The bond was taken by the sheriff the 9th of October, 1819, under an execution which issued upon a judgment recovered by Coyle; and the first execution issued upon the bond the 11th of January, 1819.
The motion to quash the replevin bond and execution was made at the September term of the Harrison circuit court, 1819.—Without deciding whether or not the replevin bond and execution might have been quashed, if the motion had been made in proper time, it is perfectly clear, under the act of December, 1802, 3 Littell, 92, the court did right in overruling Coyle's motion. The 4th section of that act provides, that "every motion to quash or amend a faulty replevin or forthcoming bond, shall be made at the court to be held next after the return of the bond to the office of said court," to the time of issuing the first execution on such bond, or at the first court to be held next after the issuing of such execution, but at no time thereafter."
Motions to quash executions on defective replevy or forthcoming bonds, must be made at the first court after the executions issue:—To amend such faulty bonds, must be made at the first court after they are returned.
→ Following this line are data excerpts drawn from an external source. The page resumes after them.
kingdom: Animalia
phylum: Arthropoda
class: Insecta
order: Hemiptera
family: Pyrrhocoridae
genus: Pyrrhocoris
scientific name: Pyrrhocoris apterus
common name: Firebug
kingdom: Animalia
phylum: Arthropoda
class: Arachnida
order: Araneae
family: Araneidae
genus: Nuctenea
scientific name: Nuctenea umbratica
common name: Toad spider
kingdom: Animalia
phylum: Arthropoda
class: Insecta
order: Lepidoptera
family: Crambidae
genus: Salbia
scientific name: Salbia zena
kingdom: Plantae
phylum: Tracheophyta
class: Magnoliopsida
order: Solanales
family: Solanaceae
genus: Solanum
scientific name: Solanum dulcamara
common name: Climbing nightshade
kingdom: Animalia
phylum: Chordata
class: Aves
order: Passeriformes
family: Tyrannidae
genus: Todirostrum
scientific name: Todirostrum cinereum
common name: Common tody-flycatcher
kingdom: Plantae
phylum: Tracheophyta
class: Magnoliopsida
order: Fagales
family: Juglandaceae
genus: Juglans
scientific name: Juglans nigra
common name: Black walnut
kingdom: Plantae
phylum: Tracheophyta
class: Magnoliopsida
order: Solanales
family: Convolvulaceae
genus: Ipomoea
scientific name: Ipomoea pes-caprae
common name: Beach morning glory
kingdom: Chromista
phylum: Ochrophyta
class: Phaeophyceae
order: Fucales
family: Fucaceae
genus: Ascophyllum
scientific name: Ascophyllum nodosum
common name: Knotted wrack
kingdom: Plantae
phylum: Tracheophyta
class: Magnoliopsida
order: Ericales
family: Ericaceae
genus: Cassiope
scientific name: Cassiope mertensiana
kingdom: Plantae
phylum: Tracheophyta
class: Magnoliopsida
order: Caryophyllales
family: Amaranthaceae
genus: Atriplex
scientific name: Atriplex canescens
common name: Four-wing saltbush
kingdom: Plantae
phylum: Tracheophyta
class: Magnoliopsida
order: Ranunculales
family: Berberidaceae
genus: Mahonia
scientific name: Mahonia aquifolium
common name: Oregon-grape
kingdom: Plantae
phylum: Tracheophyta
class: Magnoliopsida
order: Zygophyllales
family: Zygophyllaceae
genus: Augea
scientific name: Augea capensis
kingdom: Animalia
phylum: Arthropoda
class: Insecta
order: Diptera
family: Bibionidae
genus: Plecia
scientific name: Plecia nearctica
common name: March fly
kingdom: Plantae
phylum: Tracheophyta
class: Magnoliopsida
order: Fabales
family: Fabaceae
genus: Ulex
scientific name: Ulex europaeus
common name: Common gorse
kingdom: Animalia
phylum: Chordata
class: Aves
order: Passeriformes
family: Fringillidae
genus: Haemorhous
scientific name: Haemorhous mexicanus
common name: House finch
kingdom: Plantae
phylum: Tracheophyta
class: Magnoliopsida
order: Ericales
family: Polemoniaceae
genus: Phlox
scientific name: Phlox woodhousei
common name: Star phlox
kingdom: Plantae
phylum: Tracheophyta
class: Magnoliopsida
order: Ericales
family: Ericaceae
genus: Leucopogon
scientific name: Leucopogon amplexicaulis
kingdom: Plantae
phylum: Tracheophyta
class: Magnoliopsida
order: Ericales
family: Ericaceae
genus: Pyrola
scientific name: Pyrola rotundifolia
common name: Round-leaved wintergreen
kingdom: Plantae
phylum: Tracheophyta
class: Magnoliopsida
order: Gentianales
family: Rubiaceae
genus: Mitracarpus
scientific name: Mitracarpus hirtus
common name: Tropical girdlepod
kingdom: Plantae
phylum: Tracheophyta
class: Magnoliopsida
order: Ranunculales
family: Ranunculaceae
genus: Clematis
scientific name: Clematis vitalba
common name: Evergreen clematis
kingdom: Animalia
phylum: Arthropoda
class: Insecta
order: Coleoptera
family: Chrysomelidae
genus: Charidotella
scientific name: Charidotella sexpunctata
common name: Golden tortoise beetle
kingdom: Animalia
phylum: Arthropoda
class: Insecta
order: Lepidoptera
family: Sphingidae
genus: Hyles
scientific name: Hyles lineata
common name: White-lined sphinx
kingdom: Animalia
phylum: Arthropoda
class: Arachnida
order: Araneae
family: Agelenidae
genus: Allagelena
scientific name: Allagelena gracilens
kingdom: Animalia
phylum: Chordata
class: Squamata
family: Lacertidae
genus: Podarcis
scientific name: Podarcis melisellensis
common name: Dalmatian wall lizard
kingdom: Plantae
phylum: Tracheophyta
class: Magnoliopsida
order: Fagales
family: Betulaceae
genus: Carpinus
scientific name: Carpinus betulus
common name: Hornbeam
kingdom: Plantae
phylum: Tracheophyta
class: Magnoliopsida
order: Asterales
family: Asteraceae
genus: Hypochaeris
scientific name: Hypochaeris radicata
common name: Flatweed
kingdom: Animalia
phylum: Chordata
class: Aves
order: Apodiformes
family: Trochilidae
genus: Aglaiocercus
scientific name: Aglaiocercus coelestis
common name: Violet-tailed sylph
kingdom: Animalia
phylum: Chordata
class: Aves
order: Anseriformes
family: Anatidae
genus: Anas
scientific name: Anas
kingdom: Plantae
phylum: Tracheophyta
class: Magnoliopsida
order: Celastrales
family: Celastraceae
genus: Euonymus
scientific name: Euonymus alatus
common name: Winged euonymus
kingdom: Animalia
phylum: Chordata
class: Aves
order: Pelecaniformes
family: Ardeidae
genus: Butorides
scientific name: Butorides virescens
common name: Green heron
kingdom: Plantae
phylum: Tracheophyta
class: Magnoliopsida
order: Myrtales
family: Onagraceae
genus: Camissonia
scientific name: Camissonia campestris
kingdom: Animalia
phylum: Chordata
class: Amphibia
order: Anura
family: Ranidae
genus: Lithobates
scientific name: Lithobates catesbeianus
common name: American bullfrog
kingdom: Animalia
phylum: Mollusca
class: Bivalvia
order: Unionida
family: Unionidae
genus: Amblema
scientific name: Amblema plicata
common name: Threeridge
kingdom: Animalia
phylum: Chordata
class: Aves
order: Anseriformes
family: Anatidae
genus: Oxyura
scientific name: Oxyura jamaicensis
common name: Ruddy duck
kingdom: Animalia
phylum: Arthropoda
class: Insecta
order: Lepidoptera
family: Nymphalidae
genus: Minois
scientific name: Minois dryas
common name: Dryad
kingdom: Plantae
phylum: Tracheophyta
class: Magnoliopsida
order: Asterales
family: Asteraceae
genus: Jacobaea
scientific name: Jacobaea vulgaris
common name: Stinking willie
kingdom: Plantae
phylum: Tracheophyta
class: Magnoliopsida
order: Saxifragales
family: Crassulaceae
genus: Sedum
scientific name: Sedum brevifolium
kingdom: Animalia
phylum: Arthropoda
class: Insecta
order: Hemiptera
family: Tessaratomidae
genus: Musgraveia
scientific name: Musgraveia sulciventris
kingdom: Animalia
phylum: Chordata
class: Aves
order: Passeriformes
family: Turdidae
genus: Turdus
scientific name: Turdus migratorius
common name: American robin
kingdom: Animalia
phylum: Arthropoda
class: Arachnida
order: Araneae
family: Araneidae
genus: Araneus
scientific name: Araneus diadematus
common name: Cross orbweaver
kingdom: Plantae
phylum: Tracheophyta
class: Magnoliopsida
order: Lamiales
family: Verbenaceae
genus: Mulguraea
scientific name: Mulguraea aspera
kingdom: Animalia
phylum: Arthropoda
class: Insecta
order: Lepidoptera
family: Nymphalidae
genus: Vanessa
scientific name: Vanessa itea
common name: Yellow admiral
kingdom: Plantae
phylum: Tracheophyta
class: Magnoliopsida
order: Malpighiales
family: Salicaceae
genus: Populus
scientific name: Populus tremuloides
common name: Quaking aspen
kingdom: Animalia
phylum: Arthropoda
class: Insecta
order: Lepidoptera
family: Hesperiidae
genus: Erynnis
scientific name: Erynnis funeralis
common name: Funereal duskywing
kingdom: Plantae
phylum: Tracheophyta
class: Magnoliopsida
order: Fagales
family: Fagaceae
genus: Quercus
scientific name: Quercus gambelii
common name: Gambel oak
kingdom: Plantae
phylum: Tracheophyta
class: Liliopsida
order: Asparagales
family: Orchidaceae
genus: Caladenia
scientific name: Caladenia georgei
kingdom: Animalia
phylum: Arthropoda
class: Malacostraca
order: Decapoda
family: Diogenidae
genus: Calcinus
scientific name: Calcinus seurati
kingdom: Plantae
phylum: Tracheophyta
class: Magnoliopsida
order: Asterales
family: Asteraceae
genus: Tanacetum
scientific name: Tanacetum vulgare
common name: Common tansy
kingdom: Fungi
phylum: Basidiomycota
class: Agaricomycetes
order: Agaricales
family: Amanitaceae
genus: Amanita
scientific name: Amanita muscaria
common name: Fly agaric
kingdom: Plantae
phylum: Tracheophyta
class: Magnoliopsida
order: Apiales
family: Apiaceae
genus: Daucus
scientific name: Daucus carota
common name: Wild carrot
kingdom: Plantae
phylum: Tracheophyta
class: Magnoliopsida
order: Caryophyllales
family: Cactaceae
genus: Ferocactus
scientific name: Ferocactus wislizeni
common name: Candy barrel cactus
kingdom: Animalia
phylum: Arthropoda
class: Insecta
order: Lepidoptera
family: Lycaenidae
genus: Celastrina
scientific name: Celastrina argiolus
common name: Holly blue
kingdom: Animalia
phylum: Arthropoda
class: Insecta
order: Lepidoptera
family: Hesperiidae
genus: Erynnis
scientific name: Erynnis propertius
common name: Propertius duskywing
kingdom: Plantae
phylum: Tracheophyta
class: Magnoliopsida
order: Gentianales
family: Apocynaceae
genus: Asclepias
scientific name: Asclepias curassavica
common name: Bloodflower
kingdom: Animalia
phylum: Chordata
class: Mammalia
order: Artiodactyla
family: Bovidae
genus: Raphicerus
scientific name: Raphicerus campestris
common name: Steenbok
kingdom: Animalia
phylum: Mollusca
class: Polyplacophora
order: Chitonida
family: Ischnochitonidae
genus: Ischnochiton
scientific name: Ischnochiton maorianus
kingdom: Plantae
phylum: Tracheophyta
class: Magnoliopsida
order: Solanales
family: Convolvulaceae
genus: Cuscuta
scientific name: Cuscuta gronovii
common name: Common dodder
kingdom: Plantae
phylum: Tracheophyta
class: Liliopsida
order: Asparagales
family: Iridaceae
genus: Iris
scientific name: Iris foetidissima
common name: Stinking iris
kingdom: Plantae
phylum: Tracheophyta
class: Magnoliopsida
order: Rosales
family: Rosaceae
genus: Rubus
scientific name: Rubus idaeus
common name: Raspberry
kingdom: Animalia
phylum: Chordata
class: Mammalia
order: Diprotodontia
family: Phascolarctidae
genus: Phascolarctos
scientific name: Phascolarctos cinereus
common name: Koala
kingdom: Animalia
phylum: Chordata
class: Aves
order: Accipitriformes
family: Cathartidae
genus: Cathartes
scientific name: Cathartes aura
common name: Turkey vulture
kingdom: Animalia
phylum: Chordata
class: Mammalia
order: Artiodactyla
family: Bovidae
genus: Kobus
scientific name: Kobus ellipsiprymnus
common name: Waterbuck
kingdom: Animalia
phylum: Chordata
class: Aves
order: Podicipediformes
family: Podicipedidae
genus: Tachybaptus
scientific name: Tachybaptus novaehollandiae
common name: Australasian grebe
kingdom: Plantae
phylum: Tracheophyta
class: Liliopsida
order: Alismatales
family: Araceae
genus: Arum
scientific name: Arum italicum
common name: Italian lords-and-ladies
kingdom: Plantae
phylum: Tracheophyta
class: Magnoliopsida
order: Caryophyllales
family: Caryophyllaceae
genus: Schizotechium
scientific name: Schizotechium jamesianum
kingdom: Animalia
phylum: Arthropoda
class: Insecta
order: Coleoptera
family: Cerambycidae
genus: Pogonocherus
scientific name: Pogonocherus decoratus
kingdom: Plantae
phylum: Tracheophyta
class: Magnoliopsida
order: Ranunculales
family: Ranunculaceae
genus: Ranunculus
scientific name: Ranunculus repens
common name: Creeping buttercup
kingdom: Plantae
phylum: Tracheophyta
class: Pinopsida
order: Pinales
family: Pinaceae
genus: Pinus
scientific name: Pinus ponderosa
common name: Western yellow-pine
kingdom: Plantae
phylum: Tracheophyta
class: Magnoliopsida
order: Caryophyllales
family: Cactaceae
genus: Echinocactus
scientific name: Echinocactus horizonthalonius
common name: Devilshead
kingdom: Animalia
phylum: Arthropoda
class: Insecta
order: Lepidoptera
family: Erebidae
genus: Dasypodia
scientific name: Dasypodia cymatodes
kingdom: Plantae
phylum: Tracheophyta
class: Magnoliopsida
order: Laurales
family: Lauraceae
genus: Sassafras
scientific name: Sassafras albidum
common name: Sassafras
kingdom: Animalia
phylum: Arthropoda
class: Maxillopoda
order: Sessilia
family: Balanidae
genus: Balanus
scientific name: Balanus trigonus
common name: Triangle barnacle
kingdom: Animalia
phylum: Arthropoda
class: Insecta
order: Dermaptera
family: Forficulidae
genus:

Talbot for appellant, Pope contra.
The first execution having issued upon the replevin bond in January, 1819, there must have one term intervened between that time and the term in September, at which Coyle's motion was made; and, consequently, to have quashed the bond would have been a palpable violation of the express letter of the act.
The judgment must, thetefore, be affirmed with cost.